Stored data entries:
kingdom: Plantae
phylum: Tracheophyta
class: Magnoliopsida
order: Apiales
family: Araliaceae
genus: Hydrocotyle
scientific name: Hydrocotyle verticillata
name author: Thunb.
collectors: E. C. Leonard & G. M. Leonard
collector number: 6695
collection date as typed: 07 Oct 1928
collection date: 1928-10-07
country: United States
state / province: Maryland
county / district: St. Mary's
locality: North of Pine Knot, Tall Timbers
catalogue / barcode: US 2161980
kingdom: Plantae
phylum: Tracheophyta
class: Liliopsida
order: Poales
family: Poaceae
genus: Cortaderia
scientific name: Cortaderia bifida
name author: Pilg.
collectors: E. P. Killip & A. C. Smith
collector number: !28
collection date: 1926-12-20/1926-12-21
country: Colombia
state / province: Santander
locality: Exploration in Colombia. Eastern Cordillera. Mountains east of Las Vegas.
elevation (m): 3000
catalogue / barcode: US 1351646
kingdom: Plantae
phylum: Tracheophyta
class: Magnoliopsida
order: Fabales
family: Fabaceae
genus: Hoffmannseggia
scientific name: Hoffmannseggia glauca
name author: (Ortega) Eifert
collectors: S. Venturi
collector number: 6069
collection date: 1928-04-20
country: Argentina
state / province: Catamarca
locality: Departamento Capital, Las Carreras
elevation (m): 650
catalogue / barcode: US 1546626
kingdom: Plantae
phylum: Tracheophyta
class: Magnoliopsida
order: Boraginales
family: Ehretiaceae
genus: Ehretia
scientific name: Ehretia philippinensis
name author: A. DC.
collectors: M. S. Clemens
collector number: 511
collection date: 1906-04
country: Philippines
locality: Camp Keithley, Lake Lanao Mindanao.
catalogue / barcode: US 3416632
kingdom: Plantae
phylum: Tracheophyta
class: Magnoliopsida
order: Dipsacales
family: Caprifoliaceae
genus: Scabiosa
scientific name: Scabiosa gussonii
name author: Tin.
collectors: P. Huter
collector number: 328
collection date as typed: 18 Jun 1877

### [Requirements]
Transcribe all of the material above line by line, keeping every character unchanged.

### [Solution]
kingdom: Plantae
phylum: Tracheophyta
class: Magnoliopsida
order: Apiales
family: Araliaceae
genus: Hydrocotyle
scientific name: Hydrocotyle verticillata
name author: Thunb.
collectors: E. C. Leonard & G. M. Leonard
collector number: 6695
collection date as typed: 07 Oct 1928
collection date: 1928-10-07
country: United States
state / province: Maryland
county / district: St. Mary's
locality: North of Pine Knot, Tall Timbers
catalogue / barcode: US 2161980
kingdom: Plantae
phylum: Tracheophyta
class: Liliopsida
order: Poales
family: Poaceae
genus: Cortaderia
scientific name: Cortaderia bifida
name author: Pilg.
collectors: E. P. Killip & A. C. Smith
collector number: !28
collection date: 1926-12-20/1926-12-21
country: Colombia
state / province: Santander
locality: Exploration in Colombia. Eastern Cordillera. Mountains east of Las Vegas.
elevation (m): 3000
catalogue / barcode: US 1351646
kingdom: Plantae
phylum: Tracheophyta
class: Magnoliopsida
order: Fabales
family: Fabaceae
genus: Hoffmannseggia
scientific name: Hoffmannseggia glauca
name author: (Ortega) Eifert
collectors: S. Venturi
collector number: 6069
collection date: 1928-04-20
country: Argentina
state / province: Catamarca
locality: Departamento Capital, Las Carreras
elevation (m): 650
catalogue / barcode: US 1546626
kingdom: Plantae
phylum: Tracheophyta
class: Magnoliopsida
order: Boraginales
family: Ehretiaceae
genus: Ehretia
scientific name: Ehretia philippinensis
name author: A. DC.
collectors: M. S. Clemens
collector number: 511
collection date: 1906-04
country: Philippines
locality: Camp Keithley, Lake Lanao Mindanao.
catalogue / barcode: US 3416632
kingdom: Plantae
phylum: Tracheophyta
class: Magnoliopsida
order: Dipsacales
family: Caprifoliaceae
genus: Scabiosa
scientific name: Scabiosa gussonii
name author: Tin.
collectors: P. Huter
collector number: 328
collection date as typed: 18 Jun 1877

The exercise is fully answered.